In this way he found that the force which retains the moon in her orbit, as deduced from the force which occasions the fall of heavy bodies to the earth's surface, was one-sixth greater than that which is actually observed in her circular orbit. This difference threw a doubt upon all his speculations; but, unwilling to abandon what seemed to be otherwise so plausible, he endeavored to account for the difference of the two forces by supposing that some other cause must have been united with the force of gravity in producing so great velocity of the moon in her circular orbit. As this new cause, however, was beyond the reach of observation, he discontinued all further inquiries into the subject, and concealed from his friends the speculations in which he had been employed.

After his return to Cambridge in 1666 his attention was occupied with optical discoveries; but he had no sooner brought them to a close than his mind reverted to the great subject of the planetary motions.
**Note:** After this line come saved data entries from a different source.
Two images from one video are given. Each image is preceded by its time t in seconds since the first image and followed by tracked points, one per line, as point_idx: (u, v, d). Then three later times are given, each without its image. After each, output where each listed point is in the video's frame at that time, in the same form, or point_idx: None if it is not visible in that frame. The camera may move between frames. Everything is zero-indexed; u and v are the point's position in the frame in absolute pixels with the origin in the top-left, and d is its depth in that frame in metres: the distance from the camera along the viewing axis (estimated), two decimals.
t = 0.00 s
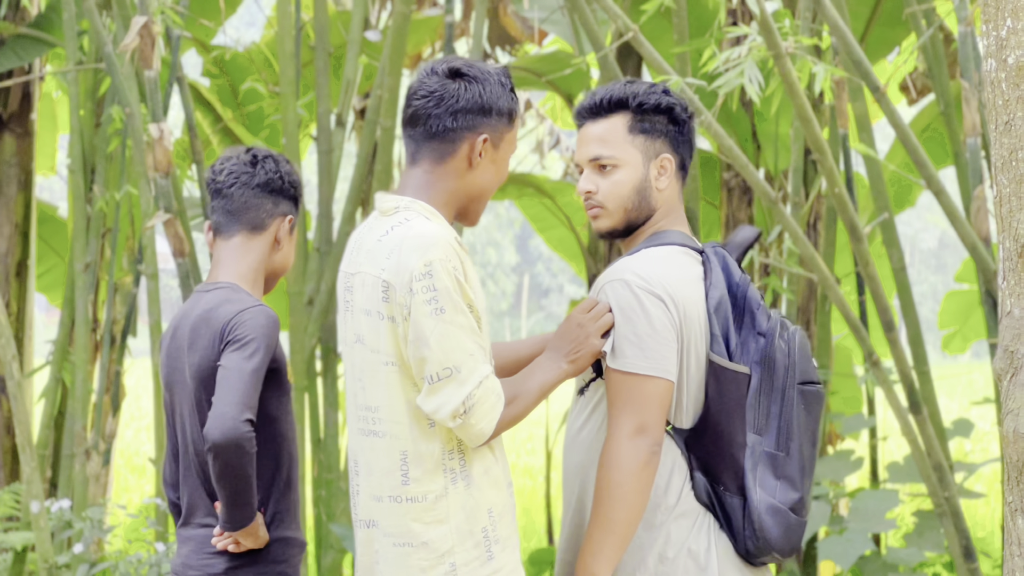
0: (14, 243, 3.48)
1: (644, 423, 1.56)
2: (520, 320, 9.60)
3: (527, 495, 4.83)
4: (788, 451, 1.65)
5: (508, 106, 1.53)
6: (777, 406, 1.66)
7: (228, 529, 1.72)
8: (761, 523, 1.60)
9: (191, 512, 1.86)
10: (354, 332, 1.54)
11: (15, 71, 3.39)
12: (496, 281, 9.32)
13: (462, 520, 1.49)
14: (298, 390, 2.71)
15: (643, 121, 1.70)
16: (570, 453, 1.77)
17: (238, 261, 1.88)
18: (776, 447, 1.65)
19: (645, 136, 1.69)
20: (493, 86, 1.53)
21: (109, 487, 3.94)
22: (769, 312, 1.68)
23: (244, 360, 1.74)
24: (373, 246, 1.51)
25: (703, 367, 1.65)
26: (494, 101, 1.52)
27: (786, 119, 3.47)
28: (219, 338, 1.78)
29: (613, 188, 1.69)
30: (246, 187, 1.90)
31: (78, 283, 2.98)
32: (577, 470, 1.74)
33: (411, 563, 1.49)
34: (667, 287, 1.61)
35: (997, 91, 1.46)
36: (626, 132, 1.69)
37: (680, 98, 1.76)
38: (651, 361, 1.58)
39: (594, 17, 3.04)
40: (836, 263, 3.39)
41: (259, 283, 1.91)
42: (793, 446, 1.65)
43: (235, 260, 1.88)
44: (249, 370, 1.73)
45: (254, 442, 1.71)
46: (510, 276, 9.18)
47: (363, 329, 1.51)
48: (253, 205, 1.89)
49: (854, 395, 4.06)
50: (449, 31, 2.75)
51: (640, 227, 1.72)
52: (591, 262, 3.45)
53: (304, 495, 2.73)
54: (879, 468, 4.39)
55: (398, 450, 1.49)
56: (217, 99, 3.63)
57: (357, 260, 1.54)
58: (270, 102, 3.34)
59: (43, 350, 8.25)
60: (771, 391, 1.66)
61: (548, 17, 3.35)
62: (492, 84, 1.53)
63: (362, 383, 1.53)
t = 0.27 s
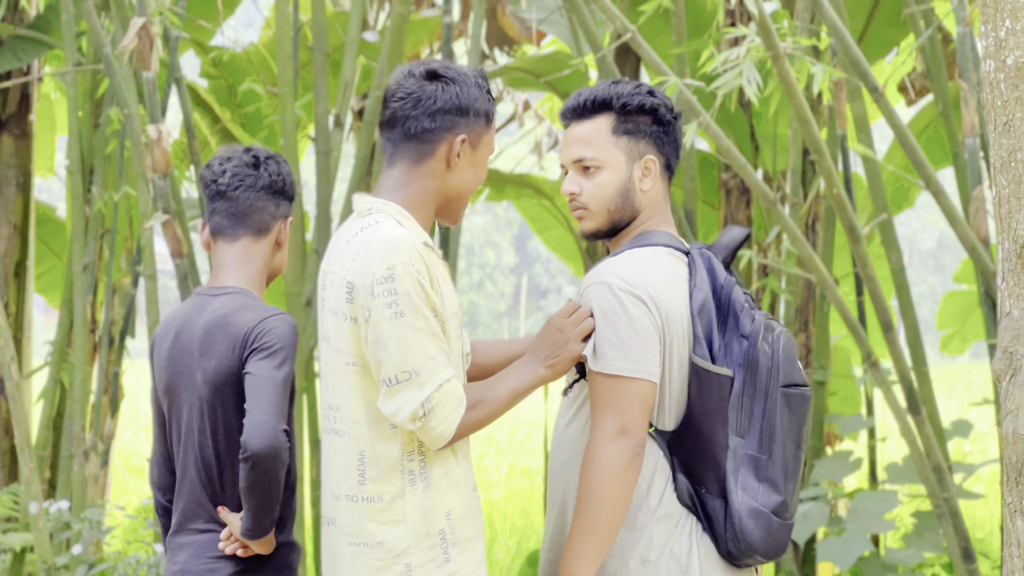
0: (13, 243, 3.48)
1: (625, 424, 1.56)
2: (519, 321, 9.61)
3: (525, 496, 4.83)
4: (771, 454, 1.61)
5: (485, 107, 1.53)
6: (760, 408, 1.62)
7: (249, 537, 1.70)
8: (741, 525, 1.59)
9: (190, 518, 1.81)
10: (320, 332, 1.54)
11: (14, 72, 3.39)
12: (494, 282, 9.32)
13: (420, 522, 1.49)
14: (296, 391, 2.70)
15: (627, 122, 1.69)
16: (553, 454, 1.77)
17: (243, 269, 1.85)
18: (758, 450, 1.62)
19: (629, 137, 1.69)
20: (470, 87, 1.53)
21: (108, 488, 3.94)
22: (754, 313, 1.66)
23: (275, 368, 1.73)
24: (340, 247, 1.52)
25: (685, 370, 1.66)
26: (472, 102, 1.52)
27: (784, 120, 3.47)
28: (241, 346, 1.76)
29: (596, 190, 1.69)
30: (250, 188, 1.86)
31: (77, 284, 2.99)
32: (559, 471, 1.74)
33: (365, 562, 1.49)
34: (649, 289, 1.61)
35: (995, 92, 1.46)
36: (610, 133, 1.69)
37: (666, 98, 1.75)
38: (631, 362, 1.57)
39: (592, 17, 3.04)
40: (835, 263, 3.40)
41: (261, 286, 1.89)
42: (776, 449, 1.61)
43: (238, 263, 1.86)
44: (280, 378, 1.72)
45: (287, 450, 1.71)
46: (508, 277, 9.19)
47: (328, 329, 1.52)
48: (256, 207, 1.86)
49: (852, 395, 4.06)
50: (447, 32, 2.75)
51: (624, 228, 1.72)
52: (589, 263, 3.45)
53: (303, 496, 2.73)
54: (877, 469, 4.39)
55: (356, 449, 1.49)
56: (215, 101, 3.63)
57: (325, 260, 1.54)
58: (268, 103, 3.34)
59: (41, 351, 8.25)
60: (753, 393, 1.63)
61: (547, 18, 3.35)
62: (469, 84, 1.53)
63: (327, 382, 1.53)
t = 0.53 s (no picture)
0: (12, 244, 3.48)
1: (606, 427, 1.59)
2: (518, 322, 9.60)
3: (525, 496, 4.83)
4: (757, 456, 1.61)
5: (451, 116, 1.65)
6: (746, 411, 1.62)
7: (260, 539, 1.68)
8: (724, 528, 1.60)
9: (183, 518, 1.77)
10: (342, 323, 1.55)
11: (14, 72, 3.39)
12: (494, 282, 9.32)
13: (433, 515, 1.53)
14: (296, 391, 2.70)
15: (620, 126, 1.70)
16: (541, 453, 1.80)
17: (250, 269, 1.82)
18: (745, 453, 1.62)
19: (622, 141, 1.69)
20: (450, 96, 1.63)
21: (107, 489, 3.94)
22: (742, 316, 1.66)
23: (289, 371, 1.70)
24: (371, 240, 1.55)
25: (672, 373, 1.67)
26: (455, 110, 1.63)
27: (784, 121, 3.47)
28: (251, 347, 1.72)
29: (589, 194, 1.69)
30: (255, 191, 1.82)
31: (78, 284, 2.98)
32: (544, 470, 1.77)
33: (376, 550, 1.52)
34: (632, 293, 1.63)
35: (994, 92, 1.46)
36: (603, 137, 1.69)
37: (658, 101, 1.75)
38: (612, 366, 1.60)
39: (592, 18, 3.04)
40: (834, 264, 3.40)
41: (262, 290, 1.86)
42: (763, 452, 1.61)
43: (241, 267, 1.82)
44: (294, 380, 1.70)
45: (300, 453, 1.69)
46: (508, 278, 9.19)
47: (355, 319, 1.54)
48: (260, 211, 1.83)
49: (852, 395, 4.06)
50: (447, 32, 2.75)
51: (617, 231, 1.73)
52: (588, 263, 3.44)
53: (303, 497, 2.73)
54: (877, 469, 4.39)
55: (375, 439, 1.52)
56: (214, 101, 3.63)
57: (352, 252, 1.57)
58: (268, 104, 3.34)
59: (40, 352, 8.25)
60: (740, 397, 1.63)
61: (547, 18, 3.35)
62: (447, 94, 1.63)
63: (346, 371, 1.54)
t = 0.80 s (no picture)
0: (12, 247, 3.48)
1: (592, 425, 1.59)
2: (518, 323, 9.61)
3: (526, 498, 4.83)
4: (748, 455, 1.62)
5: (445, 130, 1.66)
6: (736, 410, 1.63)
7: (239, 539, 1.70)
8: (715, 526, 1.61)
9: (180, 520, 1.80)
10: (385, 322, 1.52)
11: (13, 75, 3.39)
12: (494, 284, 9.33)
13: (477, 510, 1.53)
14: (297, 394, 2.70)
15: (611, 130, 1.69)
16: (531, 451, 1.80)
17: (222, 270, 1.83)
18: (736, 451, 1.62)
19: (614, 144, 1.69)
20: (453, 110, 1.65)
21: (108, 492, 3.94)
22: (734, 316, 1.66)
23: (256, 370, 1.71)
24: (410, 236, 1.53)
25: (662, 372, 1.68)
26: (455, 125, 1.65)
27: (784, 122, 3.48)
28: (221, 349, 1.74)
29: (583, 198, 1.69)
30: (228, 190, 1.84)
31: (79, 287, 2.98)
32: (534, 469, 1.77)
33: (427, 548, 1.49)
34: (620, 291, 1.64)
35: (994, 94, 1.46)
36: (595, 141, 1.69)
37: (650, 104, 1.75)
38: (601, 364, 1.61)
39: (592, 20, 3.04)
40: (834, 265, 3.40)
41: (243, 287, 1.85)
42: (753, 450, 1.62)
43: (216, 265, 1.83)
44: (262, 380, 1.71)
45: (271, 453, 1.71)
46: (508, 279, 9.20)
47: (404, 317, 1.51)
48: (235, 209, 1.83)
49: (853, 397, 4.07)
50: (447, 35, 2.74)
51: (612, 235, 1.73)
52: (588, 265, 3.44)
53: (303, 499, 2.72)
54: (878, 471, 4.40)
55: (429, 436, 1.50)
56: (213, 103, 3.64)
57: (388, 250, 1.54)
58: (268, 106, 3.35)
59: (41, 354, 8.27)
60: (730, 395, 1.64)
61: (547, 20, 3.35)
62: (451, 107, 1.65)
63: (393, 371, 1.51)
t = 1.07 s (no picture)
0: (13, 249, 3.48)
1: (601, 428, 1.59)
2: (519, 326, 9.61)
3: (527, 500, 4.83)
4: (751, 464, 1.63)
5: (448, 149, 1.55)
6: (740, 419, 1.64)
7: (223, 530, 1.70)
8: (717, 533, 1.62)
9: (175, 520, 1.81)
10: (470, 319, 1.44)
11: (14, 78, 3.40)
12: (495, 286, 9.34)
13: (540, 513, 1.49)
14: (298, 396, 2.70)
15: (618, 132, 1.69)
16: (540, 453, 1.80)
17: (197, 274, 1.85)
18: (738, 459, 1.64)
19: (621, 146, 1.69)
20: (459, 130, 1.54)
21: (109, 494, 3.94)
22: (740, 326, 1.67)
23: (233, 364, 1.71)
24: (505, 238, 1.47)
25: (669, 378, 1.68)
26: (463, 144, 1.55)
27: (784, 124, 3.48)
28: (202, 344, 1.74)
29: (591, 199, 1.69)
30: (193, 195, 1.85)
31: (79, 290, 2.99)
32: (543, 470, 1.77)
33: (502, 552, 1.43)
34: (634, 296, 1.64)
35: (993, 95, 1.46)
36: (602, 143, 1.69)
37: (655, 106, 1.75)
38: (612, 368, 1.61)
39: (592, 22, 3.04)
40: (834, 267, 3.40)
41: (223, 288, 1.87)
42: (756, 459, 1.63)
43: (191, 269, 1.86)
44: (238, 373, 1.70)
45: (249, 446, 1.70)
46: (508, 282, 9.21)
47: (497, 316, 1.44)
48: (201, 213, 1.85)
49: (853, 398, 4.07)
50: (447, 37, 2.74)
51: (619, 236, 1.73)
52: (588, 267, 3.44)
53: (304, 501, 2.73)
54: (879, 473, 4.40)
55: (516, 439, 1.44)
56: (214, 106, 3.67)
57: (477, 247, 1.46)
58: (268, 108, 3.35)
59: (43, 357, 8.29)
60: (735, 404, 1.65)
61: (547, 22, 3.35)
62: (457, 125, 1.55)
63: (479, 369, 1.43)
Upon the death of Oldenburg in August, 1678, Dr. Hooke was appointed secretary to the Royal Society; and as this learned body had requested the opinion of Newton about a system of physical astronomy, he addressed a letter to Dr. Hooke on November 28, 1679. In this letter he proposed a direct experiment for verifying the motion of the earth, viz., by observing whether or not bodies that fall from a considerable height descend in a vertical direction; for if the earth were at rest the body would describe exactly a vertical line; whereas if it revolved round its axis, the falling body must deviate from the vertical line toward the east.

The Royal Society attached great value to the idea thus casually suggested, and Dr. Hooke was appointed to put it to the test of experiment. Being thus led to consider the subject more attentively, he wrote to Newton that wherever the direction of gravity was oblique to the axis on which the earth revolved, that is, in every part of the earth except the equator, falling bodies should approach to the equator, and the deviation from the vertical, in place of being exactly to the east, as Newton maintained, should be to the southeast of the point from which the body began to move.

Newton acknowledged that this conclusion was correct in theory, and Dr. Hooke is said to have given an experimental demonstration of it before the Royal Society in December, 1679. Newton had erroneously concluded that the path of the falling body would be a spiral; but Dr. Hooke, on the same occasion on which he made the preceding experiment, read a paper to the society in which he proved that the path of the body would be an eccentric ellipse in vacuo, and an ellipti-spiral if the body moved in a resisting medium.